Through the door, says William, The front door. Which you
conveniently left wide open.

Ah,
that
door, says Kenneth. Well, she’s gone. All packed up. And I don’t know where.

And you left the house unlocked just in case she came back? Why? Do you think she’s a cat?

Worried she might have lost her key, says Kenneth, I suppose
you’d like some coffee. I’m afraid there’s not much milk.

She could have rung the bell, Dad, like a normal person.

William leans against the doorway and rubs a hand over his
face.

I’d only just got in, he continues, And checked my messages,
and there’s you, gibbering on and on.

I was not gibbering, says Kenneth, putting the kettle on the
hob, I simply wanted your advice. I did
not
want you racing
over here at the crack of dawn.

Six messages, Dad, says William, All exactly the same.

Kenneth looks at him now.

Six? Oh. Well, I’d had a few drinks, probably.

Kenneth scratches at a blob of dried grease on the hob, inspects
his finger, waits for the kettle to boil. He pours the water into
two mugs, drops a teabag in one, and a spoon of coffee granules
in the other. He does all this calmly and without spilling
anything, without making a clatter.

Can’t seem to find any way to contact her, he says. He can’t
remember whether his son takes milk or sugar. Decides not to
ask.

But you’ve checked the silver? asks William.

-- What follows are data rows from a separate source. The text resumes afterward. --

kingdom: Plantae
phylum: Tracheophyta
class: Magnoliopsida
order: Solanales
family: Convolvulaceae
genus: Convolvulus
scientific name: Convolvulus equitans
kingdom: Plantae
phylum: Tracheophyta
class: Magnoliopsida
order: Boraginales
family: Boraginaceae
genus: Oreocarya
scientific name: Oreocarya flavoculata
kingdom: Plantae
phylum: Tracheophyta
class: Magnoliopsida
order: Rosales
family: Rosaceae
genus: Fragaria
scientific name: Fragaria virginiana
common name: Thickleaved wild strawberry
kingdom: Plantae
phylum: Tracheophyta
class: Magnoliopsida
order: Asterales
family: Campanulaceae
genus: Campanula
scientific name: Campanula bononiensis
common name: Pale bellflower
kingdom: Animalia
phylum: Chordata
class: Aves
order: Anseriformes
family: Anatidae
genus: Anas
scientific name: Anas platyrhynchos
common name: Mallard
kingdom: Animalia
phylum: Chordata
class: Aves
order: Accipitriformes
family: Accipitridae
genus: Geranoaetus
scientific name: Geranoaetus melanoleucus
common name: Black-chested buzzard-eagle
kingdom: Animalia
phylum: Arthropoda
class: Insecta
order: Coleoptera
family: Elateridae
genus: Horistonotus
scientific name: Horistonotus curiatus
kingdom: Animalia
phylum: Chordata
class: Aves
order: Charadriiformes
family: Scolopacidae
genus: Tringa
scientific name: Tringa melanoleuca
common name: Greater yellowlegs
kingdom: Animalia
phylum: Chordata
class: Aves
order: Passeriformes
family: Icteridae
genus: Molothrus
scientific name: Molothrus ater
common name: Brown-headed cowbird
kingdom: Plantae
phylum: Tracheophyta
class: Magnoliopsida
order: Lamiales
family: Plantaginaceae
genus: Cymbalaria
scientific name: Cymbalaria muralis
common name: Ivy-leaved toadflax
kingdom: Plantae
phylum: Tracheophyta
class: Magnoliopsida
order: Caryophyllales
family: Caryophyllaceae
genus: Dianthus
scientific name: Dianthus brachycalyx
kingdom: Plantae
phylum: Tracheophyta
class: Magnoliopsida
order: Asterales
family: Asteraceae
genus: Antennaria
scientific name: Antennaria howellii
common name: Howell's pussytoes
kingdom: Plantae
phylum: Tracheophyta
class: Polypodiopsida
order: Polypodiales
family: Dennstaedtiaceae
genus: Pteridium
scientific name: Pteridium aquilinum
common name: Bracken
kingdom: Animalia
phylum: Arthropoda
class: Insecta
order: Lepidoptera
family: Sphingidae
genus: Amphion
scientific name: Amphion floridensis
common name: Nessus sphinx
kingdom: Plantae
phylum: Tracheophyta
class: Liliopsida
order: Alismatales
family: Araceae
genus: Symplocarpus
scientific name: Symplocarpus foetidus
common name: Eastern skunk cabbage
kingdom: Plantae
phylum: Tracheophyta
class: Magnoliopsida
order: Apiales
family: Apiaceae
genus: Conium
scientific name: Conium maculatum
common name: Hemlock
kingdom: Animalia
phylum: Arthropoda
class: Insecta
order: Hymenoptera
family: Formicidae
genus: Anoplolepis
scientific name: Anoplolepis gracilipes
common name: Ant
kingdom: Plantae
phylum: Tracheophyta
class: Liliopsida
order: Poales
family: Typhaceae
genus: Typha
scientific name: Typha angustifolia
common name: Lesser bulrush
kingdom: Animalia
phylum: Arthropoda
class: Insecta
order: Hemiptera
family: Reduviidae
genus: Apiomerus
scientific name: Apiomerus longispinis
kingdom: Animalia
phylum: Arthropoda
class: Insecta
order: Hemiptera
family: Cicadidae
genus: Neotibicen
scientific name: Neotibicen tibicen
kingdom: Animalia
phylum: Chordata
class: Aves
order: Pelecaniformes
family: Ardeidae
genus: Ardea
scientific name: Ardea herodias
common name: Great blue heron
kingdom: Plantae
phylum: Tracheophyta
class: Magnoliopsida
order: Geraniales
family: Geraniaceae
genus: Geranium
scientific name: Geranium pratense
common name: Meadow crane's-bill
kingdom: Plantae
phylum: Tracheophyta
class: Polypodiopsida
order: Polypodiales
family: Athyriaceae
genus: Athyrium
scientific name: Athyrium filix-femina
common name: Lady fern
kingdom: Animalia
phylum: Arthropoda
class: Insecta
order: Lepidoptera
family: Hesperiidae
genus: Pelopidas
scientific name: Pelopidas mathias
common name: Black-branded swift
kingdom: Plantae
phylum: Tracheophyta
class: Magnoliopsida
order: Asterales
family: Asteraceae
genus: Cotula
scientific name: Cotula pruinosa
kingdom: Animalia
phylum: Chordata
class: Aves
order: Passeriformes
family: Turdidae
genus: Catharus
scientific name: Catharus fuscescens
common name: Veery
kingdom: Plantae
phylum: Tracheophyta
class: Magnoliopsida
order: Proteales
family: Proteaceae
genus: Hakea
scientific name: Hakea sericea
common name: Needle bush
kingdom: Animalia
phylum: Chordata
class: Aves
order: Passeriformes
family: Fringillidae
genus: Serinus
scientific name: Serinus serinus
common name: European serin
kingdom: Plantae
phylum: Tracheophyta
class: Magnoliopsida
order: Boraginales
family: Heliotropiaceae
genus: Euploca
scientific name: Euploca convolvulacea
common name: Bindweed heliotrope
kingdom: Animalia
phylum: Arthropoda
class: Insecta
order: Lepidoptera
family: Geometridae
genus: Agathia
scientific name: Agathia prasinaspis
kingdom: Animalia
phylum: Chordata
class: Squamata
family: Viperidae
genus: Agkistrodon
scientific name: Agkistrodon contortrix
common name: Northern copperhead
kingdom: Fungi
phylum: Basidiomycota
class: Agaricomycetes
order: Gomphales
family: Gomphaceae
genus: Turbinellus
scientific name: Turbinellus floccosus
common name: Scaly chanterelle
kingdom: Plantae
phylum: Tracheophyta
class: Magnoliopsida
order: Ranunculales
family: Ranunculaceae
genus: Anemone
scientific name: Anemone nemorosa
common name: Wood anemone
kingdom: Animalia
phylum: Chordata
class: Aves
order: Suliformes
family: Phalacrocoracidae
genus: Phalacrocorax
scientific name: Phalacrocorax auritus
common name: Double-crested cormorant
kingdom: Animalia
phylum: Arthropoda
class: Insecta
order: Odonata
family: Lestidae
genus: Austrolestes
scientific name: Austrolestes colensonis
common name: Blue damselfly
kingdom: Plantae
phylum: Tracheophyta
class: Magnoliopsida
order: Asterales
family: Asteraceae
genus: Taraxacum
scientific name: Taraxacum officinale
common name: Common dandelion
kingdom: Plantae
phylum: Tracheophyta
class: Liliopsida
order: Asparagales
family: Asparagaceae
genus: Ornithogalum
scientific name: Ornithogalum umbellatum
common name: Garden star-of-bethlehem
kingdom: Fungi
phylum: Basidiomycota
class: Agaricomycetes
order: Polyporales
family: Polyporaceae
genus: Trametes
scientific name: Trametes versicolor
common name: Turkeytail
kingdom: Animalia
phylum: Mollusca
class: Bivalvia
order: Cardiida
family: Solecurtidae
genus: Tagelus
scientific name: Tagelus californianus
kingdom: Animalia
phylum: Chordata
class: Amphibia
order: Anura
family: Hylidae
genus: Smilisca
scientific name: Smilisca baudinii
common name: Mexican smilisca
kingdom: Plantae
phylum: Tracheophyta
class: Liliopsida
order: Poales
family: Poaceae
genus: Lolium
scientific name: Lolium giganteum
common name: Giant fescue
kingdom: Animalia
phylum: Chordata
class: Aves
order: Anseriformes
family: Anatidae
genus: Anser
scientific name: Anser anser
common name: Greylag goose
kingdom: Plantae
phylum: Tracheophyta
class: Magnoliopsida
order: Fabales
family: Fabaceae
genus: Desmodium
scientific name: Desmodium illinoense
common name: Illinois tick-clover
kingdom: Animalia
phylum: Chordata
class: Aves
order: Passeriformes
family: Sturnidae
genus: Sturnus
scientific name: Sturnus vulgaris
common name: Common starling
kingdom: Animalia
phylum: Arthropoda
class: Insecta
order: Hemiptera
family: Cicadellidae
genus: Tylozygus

I don’t have a great deal of silver, son, not much call for it
these days.

You know what I mean, says William, Has she taken
anything?

Kenneth laughs to himself. He wants to say –Yes, indeed, she
stole my heart – but he knows his son won’t see the funny side.

I thought she might be in danger, he says, Wondered if I
should call the police.

William nods his head, as if to agree.

Good idea, he says, Call the police and tell them that your
secretary has quit. They’ll send a squad car round straight away.

Shall we sit out to drink it? Kenneth says, passing him a
mug, Only I do like the light at this hour of the morning.

The bath is ancient and too big, and the water runs so slowly
that Maggie doesn’t bother with the cold tap; by the time the bath is full, the hot water will have cooled enough to get in.
While she’s waiting, she cleans her teeth, and with the toothbrush
angled in her mouth she goes through a familiar ritual,
opening the windows upstairs. She looks out over the fields
at the back of the house: in the rain, the ancient stone of St
Gregory’s church shines like wet coal. At the front window, she
takes in the mud-carved road, the solitary tree bent askew by
a lifetime of wind, the river stretching out beyond it. Nothing
is changed or altered in any way. She’s been away no time. The
road is quiet at this hour, although soon it will be rumbling
with tractors and farm lorries. In the bedroom, Maggie shuffles through the piles of CDs on the dressing table, considering
Nick Drake, Jeff Buckley, Joni Mitchell. She won’t know what
she wants until she sees it. Scanning the racks on the far wall
of the room, tracing a clear line through the dust with her
finger, Maggie finds what she’s been searching for:
Otis Blue
.
She puts the disc into the player, turns the volume up full, goes
back into the bathroom and climbs into the bath.